*** Block opens ***

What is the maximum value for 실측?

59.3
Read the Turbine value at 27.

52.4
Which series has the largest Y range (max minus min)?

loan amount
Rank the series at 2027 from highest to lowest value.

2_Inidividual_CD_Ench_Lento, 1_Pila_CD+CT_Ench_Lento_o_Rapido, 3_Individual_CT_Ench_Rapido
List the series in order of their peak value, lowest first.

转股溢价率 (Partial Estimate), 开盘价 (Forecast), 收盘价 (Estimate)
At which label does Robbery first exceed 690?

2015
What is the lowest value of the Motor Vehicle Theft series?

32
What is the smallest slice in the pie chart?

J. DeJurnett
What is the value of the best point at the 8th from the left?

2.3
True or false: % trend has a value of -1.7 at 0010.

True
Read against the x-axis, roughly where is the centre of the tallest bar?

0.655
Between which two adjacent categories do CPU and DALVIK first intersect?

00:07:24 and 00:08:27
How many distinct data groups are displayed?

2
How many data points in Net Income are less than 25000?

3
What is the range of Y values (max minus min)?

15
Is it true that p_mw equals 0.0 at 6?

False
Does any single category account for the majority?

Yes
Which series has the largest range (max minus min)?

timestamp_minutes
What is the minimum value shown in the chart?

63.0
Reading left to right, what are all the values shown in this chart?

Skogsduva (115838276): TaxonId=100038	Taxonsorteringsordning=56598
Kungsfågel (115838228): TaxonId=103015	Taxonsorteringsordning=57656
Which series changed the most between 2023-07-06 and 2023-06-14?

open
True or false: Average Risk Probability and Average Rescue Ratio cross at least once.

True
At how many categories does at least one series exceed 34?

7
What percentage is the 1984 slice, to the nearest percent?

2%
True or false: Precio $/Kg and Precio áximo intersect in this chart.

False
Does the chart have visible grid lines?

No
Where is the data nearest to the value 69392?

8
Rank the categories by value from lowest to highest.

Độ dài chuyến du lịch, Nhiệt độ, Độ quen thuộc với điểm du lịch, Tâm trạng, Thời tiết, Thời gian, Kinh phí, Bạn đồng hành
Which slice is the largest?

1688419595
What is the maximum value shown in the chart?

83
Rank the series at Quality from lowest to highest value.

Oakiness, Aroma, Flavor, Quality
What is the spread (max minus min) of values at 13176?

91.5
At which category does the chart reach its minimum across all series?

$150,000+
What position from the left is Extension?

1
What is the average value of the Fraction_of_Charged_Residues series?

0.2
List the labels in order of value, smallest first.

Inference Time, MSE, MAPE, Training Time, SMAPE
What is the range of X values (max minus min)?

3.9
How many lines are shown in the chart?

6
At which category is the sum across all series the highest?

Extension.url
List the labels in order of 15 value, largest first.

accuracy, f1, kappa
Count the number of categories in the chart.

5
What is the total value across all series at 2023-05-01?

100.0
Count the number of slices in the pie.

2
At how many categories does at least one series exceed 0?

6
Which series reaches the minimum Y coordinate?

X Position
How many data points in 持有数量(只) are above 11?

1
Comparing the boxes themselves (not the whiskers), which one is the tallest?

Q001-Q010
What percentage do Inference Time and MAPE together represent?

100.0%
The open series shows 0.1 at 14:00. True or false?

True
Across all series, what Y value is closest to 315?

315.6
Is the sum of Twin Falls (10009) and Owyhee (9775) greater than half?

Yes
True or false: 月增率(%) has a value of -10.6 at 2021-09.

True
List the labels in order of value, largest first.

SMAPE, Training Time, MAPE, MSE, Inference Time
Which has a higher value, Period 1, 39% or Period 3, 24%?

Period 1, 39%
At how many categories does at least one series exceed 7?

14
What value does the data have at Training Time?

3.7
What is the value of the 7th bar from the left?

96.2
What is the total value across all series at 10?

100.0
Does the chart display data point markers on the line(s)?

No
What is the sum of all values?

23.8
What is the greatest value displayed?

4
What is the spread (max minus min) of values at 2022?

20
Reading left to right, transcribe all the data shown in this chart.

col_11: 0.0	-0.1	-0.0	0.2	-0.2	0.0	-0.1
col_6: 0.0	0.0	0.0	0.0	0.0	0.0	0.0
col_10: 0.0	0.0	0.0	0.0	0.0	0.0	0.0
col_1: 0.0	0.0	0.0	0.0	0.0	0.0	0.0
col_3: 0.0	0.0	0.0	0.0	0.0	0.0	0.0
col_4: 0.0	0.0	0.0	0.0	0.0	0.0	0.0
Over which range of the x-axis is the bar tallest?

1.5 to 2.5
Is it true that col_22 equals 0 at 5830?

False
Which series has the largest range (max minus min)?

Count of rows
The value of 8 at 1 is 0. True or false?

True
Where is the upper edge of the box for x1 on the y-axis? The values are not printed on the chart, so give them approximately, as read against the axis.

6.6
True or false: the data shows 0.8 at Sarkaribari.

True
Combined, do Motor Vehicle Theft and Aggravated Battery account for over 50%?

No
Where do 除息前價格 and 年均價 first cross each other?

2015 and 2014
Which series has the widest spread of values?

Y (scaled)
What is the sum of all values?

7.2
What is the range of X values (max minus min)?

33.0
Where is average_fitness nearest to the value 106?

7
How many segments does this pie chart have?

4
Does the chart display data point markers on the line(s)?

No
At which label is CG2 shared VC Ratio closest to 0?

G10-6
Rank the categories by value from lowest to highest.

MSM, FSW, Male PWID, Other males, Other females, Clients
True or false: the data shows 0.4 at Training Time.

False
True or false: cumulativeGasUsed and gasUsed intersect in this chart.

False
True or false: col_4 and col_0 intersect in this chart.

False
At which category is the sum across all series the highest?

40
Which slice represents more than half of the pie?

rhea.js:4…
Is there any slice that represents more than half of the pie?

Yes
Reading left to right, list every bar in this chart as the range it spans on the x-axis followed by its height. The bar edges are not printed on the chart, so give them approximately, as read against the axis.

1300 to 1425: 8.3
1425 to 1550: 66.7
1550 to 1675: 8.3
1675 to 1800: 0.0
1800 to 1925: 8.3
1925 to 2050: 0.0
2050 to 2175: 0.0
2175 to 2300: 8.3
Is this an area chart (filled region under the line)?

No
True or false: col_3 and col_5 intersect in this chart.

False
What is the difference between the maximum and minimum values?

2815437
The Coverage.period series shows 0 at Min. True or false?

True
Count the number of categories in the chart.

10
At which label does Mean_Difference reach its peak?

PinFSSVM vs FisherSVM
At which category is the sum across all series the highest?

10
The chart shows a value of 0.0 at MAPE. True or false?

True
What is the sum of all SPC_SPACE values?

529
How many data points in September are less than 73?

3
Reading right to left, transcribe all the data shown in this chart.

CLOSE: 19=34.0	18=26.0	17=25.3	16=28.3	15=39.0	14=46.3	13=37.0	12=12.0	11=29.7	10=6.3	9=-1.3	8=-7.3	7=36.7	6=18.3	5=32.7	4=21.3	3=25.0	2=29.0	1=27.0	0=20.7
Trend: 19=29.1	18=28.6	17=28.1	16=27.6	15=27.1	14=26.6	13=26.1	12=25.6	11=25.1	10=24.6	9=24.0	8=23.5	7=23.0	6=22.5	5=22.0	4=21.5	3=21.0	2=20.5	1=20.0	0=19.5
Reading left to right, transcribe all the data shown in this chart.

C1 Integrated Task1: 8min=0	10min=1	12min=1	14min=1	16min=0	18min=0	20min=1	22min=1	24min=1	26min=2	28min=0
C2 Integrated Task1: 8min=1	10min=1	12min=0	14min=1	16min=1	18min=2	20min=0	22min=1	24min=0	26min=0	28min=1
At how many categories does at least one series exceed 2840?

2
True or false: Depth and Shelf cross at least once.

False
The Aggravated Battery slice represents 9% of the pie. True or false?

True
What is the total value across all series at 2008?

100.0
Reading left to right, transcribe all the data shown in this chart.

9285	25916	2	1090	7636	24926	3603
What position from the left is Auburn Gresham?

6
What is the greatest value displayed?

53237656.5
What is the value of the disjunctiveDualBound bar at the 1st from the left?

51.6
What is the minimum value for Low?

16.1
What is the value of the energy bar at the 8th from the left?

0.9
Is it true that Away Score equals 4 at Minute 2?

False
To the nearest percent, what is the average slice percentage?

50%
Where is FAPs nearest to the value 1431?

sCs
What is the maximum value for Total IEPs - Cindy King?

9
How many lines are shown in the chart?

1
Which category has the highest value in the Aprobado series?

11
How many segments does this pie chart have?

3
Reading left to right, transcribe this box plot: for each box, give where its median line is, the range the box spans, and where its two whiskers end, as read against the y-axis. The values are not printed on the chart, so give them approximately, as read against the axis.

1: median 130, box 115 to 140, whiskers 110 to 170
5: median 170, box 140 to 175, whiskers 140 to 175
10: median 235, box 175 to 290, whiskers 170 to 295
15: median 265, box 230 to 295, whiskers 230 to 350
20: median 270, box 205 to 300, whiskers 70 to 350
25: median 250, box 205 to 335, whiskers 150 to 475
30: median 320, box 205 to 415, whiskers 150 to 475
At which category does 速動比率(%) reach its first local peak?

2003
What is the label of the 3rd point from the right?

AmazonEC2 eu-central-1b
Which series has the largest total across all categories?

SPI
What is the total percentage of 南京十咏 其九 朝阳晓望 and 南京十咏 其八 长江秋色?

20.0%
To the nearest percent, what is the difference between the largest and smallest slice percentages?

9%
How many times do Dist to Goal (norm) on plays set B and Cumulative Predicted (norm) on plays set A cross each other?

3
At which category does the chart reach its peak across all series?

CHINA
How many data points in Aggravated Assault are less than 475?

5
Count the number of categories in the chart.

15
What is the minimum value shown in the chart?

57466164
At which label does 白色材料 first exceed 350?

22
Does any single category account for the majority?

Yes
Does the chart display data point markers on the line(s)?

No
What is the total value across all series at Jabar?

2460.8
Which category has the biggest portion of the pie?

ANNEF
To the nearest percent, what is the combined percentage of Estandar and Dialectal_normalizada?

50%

*** Block closes ***

Exercise details = Print verbatim the part of the listing above that opens with its first line and closes with the line containing "What is the lowest", with both of those lines included.

Result =
What is the maximum value for 실측?

59.3
Read the Turbine value at 27.

52.4
Which series has the largest Y range (max minus min)?

loan amount
Rank the series at 2027 from highest to lowest value.

2_Inidividual_CD_Ench_Lento, 1_Pila_CD+CT_Ench_Lento_o_Rapido, 3_Individual_CT_Ench_Rapido
List the series in order of their peak value, lowest first.

转股溢价率 (Partial Estimate), 开盘价 (Forecast), 收盘价 (Estimate)
At which label does Robbery first exceed 690?

2015
What is the lowest value of the Motor Vehicle Theft series?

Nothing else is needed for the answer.